So you've got a wad of money burning a hole in your pocket? You could blow it all on a hovercraft or a tonne of shoes and handbags - or you could watch it grow in a term deposit.
It's up to you, but if you decide on the term deposit option, we can give you some pointers on finding a good one. That way when your money matures you'll be able to buy even more shoes, handbags and hovercrafts!
Term deposits fix your savings for periods of up to five years in 30-day increments, and interest is generally payable at the maturity of the term.
Funds are not available whenever you want, but term deposits can be broken at any time by paying a break fee — unless you end up in a so-called unbreakable term deposit and are required to give 31 days notice (more below).
Term deposits vs online savings
Term deposits have historically offered higher interest rates than traditional savings accounts, particularly over longer terms, but that has changed somewhat over the past few years with the emergence of online saver accounts offering bonus rates for a fixed period.
At the same time, term deposit interest rates have fallen. Terms deposit rates are still generally better than savings accounts, by not by as much as they used to be.
Most funds in term deposit accounts are held by people in their mid-30s or older. Younger consumers tend to choose online accounts for their convenience and immediate access to their money.
Online accounts also usually pay interest monthly instead of at the maturity of the term, which means higher returns from compounding interest.
When we looked in March 2017 the best standard savings account rate was 2.40% and the best bonus rate (which comes with time restrictions and/or conditions) was 3.05%.
By contrast, the best six-month rate for term deposits was 2.80%, while the best one-year rate was 3.00%.
The key feature is certainty: rates are fixed for the term. So, even if the Reserve Bank of Australia changes its rate, your return remains the same.
And what's bad?
With a term deposit, your money is locked away for a fixed length of time, and early withdrawals are usually penalised with a break fee.
Many banks have now introduced so-called unbreakable term deposits, which require a minimum of 31 days notice to access your money.
If you take out a term deposit, you may not be aware of the 31-day rule unless you read the PDS and could be in for a rude shock if you need access to your money on short notice.
The big four banks — CBA, ANZ, NAB and Westpac — all now require 31 days notice to access a term deposit prematurely, but none of them prominently disclose this fact along with other term deposit information. You have to comb through their respective PDSs to discover this critical detail.

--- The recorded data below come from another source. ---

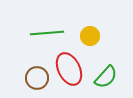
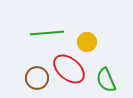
yellow circle: moved 3 px left, 6 px down
red ellipse: rotated 24 degrees counterclockwise
green semicircle: moved 3 px down; rotated 115 degrees clockwise
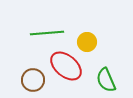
red ellipse: moved 3 px left, 3 px up
brown circle: moved 4 px left, 2 px down
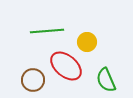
green line: moved 2 px up
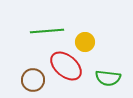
yellow circle: moved 2 px left
green semicircle: moved 2 px right, 2 px up; rotated 60 degrees counterclockwise
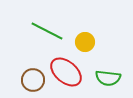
green line: rotated 32 degrees clockwise
red ellipse: moved 6 px down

If you withdraw the deposit early, the financial penalty could be greater than the interest paid, meaning you'll get back less than your original deposit.

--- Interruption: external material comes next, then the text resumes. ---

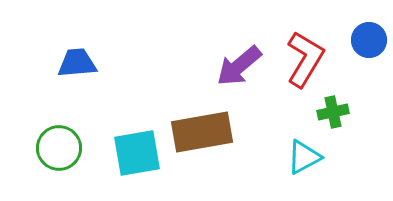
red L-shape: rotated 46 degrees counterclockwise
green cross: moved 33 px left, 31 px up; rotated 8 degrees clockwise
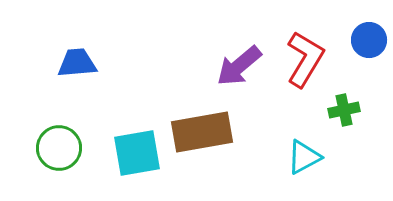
green cross: moved 11 px right, 2 px up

Of course, if you're saving for a goal such as a house deposit, car or hovercraft, it might be a good idea not to be able to touch your money for a while.
- Terms can last from three months to several years.
- Interest is fixed and may be paid and credited to your account monthly, quarterly, semi-annually or on maturity.
- Your return is affected by how frequently interest is paid and whether it's compounded (interest paid on your interest!). Check the effective (compound) annual rates.
- Rates vary depending on the amount of your deposit, the institution and the term — shop around.
- Rates change. Keep track of the term – the rate you sign up for may be attractive, but if you allow the deposit to roll over or be automatically reinvested when the fixed term expires, it may change to a much lower rate.
- Shop around. The interest rate differences are really significant, so look for specials. Financial institutions sometimes decide to promote a specific term – for example, six months — for their best rates. Watch for 'blackboard specials' outside branches, too.
- Read the product disclosure statement (PDS) for full details of the investment.
- Only invest with an Authorised Deposit-taking Institution (ADI). Banks, building societies and credit unions are regulated by the Australian Prudential and Regulatory Authority (APRA). Such institutions are covered by the Australian Government Deposit Guarantee Scheme, introduced during the GFC, which covers each bank customer up to $250,000 per institution. Only ADIs can offer deposit accounts. A list of ADIs is on the APRA website.
- A shorter term might be best for you if you think interest rates will rise again soon.
Once you're locked into your term deposit, it doesn't mean the interest rate will always stay the same. When the honeymoon rate for term deposits is over, many customers find themselves in low interest-bearing accounts.
Research has shown that most institutions operate a 'dual pricing system' and automatically roll over maturing term deposits into a new deposit for the same term at the prevailing interest rate, unless otherwise instructed by the depositor.
So unless the investor intervened, their money would likely be rolled from a high interest to a low interest-bearing account and remain locked in at that low interest point for the new term.
In an earlier ASIC investigation, this happened more than eight times out of ten with the institutions it investigated.
Following its earlier investigation, ASIC recommended the following changes, which some banks have implemented:
- Disclose the interest rate to be paid on rollover
- Provide interest rate schedules in rollover letters
- Disclose the risk of dual pricing in Terms and Conditions and rollover letters.
As a result, ASIC says investors have saved billions of dollars because their money has rolled into high instead of low interest rate deposits.